Readers might assume that the “Wolverine stack" refers to the accumulated riches of Hugh Jackman, an actor who has played the Marvel Comics superhero in numerous films. The connection with Mr Jackman’s alter ego is, however, more subtle. Wolverine is known for his powers of regeneration. The stack in question is a stack of chemicals—specifically a pair of substances called BPC-157 and TB-500, which are alleged to confer similar benefits on mere mortals.

Both are popular among athletes seeking rapid recovery from bone fractures and torn ligaments. But they are spreading more widely. A study of internet forums discussing BPC-157, TB-500 and some related chemicals, published last year, highlighted their use to promote “anti-ageing" and general well-being, particularly among older men.

Chemically, BPC-157 and TB-500 are peptides—chains of amino acids too short to count as full-fledged proteins. The first is a fragment of a stomach protein. The second of thymosin beta-4, a protein found in most body cells. As is true of many natural peptides, these compounds act as signalling molecules. Animal experiments also demonstrate that both BPC-157 and thymosin beta-4 have multiple injury-ameliorating effects (very little work has been done on the TB-500 fragment itself). These include promoting wound healing and blood-vessel formation, and reducing inflammation. Such experiments have also failed to flag up worrying side-effects.

But human studies are scarce. A recent review found only three small ones for BPC-157 (one of which suggested possible relief for chronic knee pain) and, though thymosin beta-4 is the subject of promising trials for recovery from heart-attack-induced tissue damage and the treatment of corneal problems, TB-500 itself is not. “Informal" users usually administer the stack by injection, which brings risks of its own.

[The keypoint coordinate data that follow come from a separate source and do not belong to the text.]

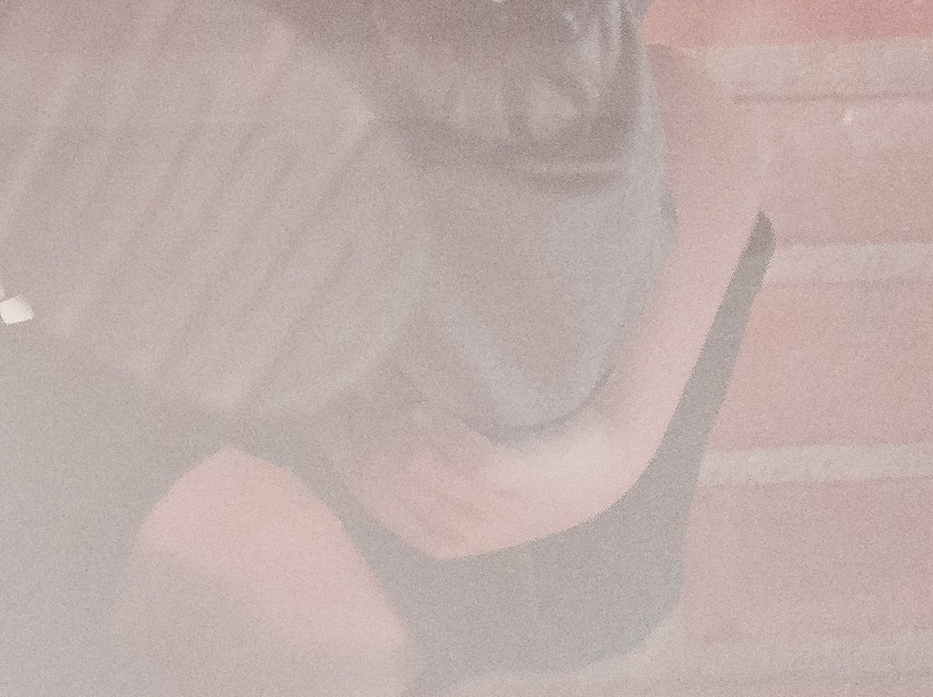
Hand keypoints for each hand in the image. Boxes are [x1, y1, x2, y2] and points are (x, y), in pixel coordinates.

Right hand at [314, 392, 641, 560]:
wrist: (607, 458)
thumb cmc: (530, 457)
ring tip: (384, 395)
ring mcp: (493, 514)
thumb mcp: (470, 473)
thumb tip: (345, 419)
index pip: (373, 499)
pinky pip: (468, 463)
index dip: (344, 456)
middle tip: (348, 394)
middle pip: (389, 483)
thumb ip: (417, 460)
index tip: (325, 415)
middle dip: (362, 437)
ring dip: (395, 431)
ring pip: (421, 471)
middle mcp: (465, 534)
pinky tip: (423, 409)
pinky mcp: (521, 488)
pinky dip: (440, 436)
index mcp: (442, 538)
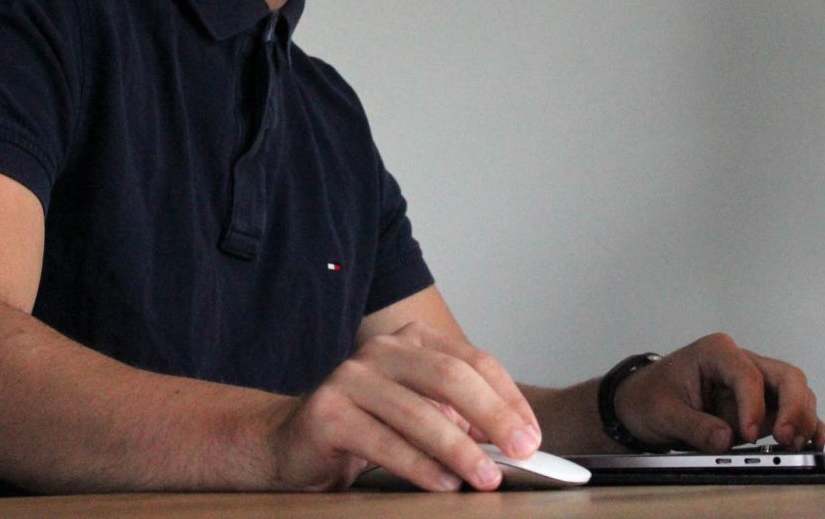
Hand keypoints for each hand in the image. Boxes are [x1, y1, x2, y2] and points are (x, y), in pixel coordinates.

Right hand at [265, 321, 541, 492]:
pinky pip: (385, 441)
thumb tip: (511, 436)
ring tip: (487, 477)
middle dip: (494, 416)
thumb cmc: (368, 425)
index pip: (473, 361)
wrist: (291, 441)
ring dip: (461, 449)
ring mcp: (352, 376)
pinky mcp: (328, 411)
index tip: (532, 434)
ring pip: (420, 411)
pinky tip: (444, 485)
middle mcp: (382, 349)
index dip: (508, 397)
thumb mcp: (418, 410)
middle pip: (451, 377)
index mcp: (412, 339)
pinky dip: (420, 466)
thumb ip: (457, 414)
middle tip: (523, 450)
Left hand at [613, 333, 824, 451]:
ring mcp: (754, 386)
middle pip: (785, 377)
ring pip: (795, 394)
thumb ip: (694, 425)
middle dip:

In the absence of trials, a “folk pharmacology" has developed. Forum users swap tips, warn of possible side-effects, excoriate naive expectations of miraculous improvements by credulous newcomers and even run informal product-testing laboratories to sort, from the range of commercial offerings available, the wheat from the chaff.

All this is a result of the compounds’ ambiguous legal status. No jurisdiction has approved their use as medicines, but few ban their sale. They can therefore be marketed as “experimental chemicals", so long as no medical claims are made. Professional sports bodies, including the World Anti Doping Agency, do ban them. But that does not prevent their use by enthusiastic amateurs.

The result is a mess—and a lost opportunity. Peptides are an important class of drugs. Almost 100 are approved as medicines, including insulin, human growth hormone and GLP-1 (the active principle of Wegovy, a weight-loss drug, and Ozempic, a treatment for type-2 diabetes). In a well-ordered world, the Wolverine stack’s components would be given a chance either to join this list, or to be rejected from it once and for all.

But that would mean clinical trials on people. Those would be expensive, time-consuming and difficult for drug companies to justify, since it would be hard to patent a product based on molecules so clearly in the public domain. The result, even with the efforts of forum users, is an unregulated market in which the purity and strength of what is on offer cannot be guaranteed, with all the risks which that entails. At the moment, then, caveat very much emptor.